- _Dataset extract_:

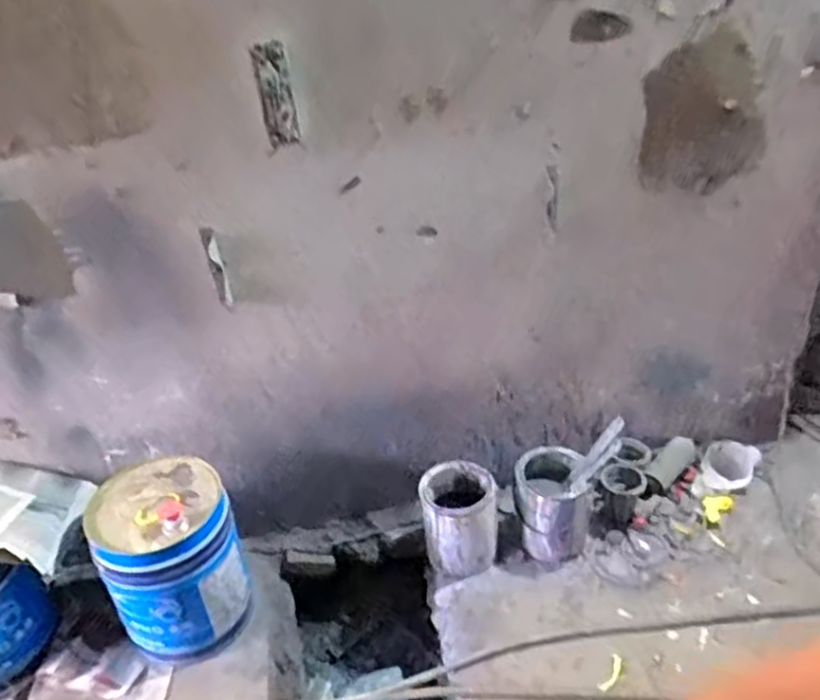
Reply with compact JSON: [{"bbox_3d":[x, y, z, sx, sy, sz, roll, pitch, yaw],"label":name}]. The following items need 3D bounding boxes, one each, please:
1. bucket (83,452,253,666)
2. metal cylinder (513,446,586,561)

--

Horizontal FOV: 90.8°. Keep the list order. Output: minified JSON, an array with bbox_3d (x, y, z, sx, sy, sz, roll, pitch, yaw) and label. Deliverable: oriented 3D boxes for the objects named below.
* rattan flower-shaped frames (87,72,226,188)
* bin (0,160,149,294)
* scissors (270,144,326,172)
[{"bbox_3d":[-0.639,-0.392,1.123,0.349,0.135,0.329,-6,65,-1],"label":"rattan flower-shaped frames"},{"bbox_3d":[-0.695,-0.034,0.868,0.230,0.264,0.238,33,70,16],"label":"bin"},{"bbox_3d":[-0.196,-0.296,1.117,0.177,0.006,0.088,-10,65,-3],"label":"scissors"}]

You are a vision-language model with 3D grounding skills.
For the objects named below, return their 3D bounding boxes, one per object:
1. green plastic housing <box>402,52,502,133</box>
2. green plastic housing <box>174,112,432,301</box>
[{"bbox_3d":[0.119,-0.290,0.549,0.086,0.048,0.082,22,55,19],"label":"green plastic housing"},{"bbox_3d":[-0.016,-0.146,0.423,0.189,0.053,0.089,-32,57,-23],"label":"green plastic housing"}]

==

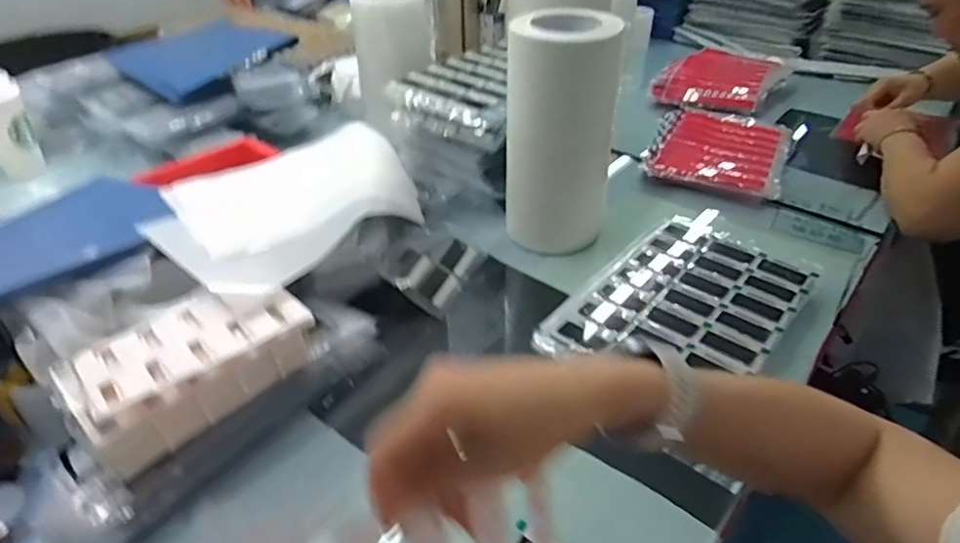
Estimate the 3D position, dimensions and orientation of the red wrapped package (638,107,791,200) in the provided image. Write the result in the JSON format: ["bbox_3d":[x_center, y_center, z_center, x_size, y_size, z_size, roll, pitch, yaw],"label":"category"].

- _Exercise directions_: For the listing above, print only the lines starting at the line containing "Reply with compact" and ending at the line containing "2. metal cylinder (513,446,586,561)", exactly, both included.

- _Output of the exercise_:
Reply with compact JSON: [{"bbox_3d":[x, y, z, sx, sy, sz, roll, pitch, yaw],"label":name}]. The following items need 3D bounding boxes, one each, please:
1. bucket (83,452,253,666)
2. metal cylinder (513,446,586,561)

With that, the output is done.